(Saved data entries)

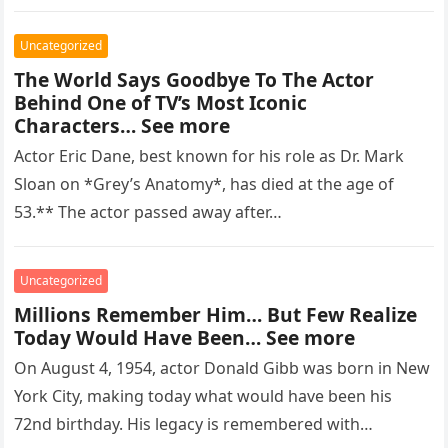
regarded as…
Uncategorized
The World Says Goodbye To The Actor
Behind One of TV’s Most Iconic
Characters… See more
Actor Eric Dane, best known for his role as Dr. Mark
Sloan on *Grey’s Anatomy*, has died at the age of
53.** The actor passed away after…
Uncategorized
Millions Remember Him… But Few Realize
Today Would Have Been… See more
On August 4, 1954, actor Donald Gibb was born in New
York City, making today what would have been his
72nd birthday. His legacy is remembered with…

**Your instructions:** Update the items above by changing every "Uncategorized" to "Celebrity News" and keeping all other text the same. Omit the pictures from your answer.

**Completed exercise:**
regarded as…
Celebrity News
The World Says Goodbye To The Actor
Behind One of TV’s Most Iconic
Characters… See more
Actor Eric Dane, best known for his role as Dr. Mark
Sloan on *Grey’s Anatomy*, has died at the age of
53.** The actor passed away after…
Celebrity News
Millions Remember Him… But Few Realize
Today Would Have Been… See more
On August 4, 1954, actor Donald Gibb was born in New
York City, making today what would have been his
72nd birthday. His legacy is remembered with…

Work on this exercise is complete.